How to Grow Holy Grail Kush Pot Plants?
It is an easy to grow and prefers a dry, sunny outdoor environment. Keeping the plants confined to a concealed growing area is crucial to keep its noticeable aroma under control.
Indoor Growing vs. Outdoor growing
When grown indoors, Holy Grail Kush completes its flowering phase by the end of 10 weeks with an average yield of about 18 oz per meters squared. Outdoor grown plants complete their flowering period by mid-October and yield an impressive 23 oz per plant!
Heavy feeding of the plants using calcium and magnesium-rich nutrients is advised, especially during the vegging phase. Regular assessment of the overall health and appearance of the plant is recommended to keep instances of nutrient burn under check.
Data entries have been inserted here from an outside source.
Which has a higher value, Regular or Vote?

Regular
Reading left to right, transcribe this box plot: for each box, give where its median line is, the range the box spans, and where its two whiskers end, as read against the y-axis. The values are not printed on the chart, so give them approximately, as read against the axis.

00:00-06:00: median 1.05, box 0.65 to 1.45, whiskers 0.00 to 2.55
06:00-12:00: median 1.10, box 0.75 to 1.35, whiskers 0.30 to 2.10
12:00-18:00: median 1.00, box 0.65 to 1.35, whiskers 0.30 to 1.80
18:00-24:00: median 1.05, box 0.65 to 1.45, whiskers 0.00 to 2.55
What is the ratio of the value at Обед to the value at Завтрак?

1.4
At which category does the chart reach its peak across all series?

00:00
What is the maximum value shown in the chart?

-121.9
It is essential that the plants are kept in a well-ventilated space with efficient carbon filters to maintain the strong yet appealing aroma of the strain. Yields can be enhanced by periodically pruning the plant’s foliage and topping the canopy to maintain constant airflow throughout the plant’s surface. It will ensure the plant remains dry keeping powdery mildew infestations and bud rot at bay. It is a versatile strain so it can be grown either in a hydroponic or soil setup.
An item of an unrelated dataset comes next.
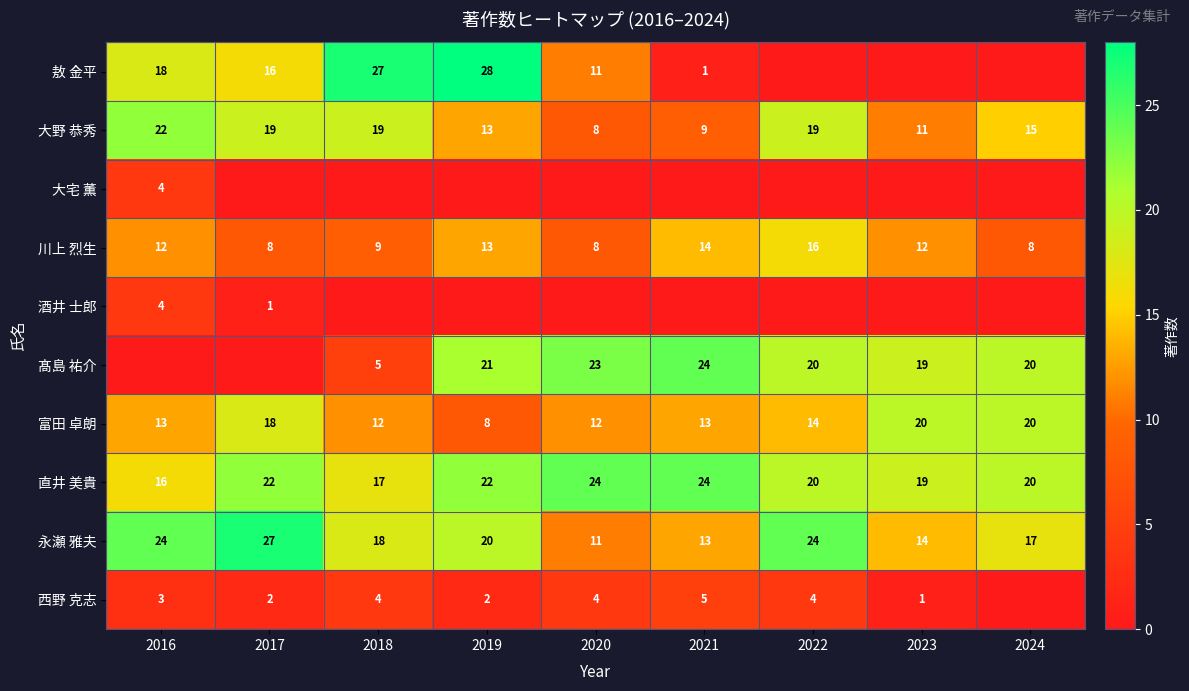

The 直井 美貴 series shows 28 at 2023. True or false?

False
- Pleasurable smoking experience
- Particularly preferred by the ones looking for the feel-good factor in their mmj
- Effects kicks in slowly with the effects manifesting itself into a relaxing yet thrilling feel
- High THC content results in full body stoning effects accompanied by unwinding of the mind
- Lets the user feel instantly inspired and happy
- Takes the user on to a colorful roller coaster ride filled with moments of clear-headed euphoria
- Ideal strain for a nighttime smoke
- Dry eyes
- Dry mouth
- Mild dehydration
- Lack Of Appetite
- Muscle spasms
Taste & Aroma
Holy Grail Kush is particularly famous for its distinct aroma that has a smell similar to that of fresh ground coffee. It has hints of earthiness and pine in the lower notes. When smoked, it tastes sweet with pine lingering in the back of the mouth combined with a woody aftertaste.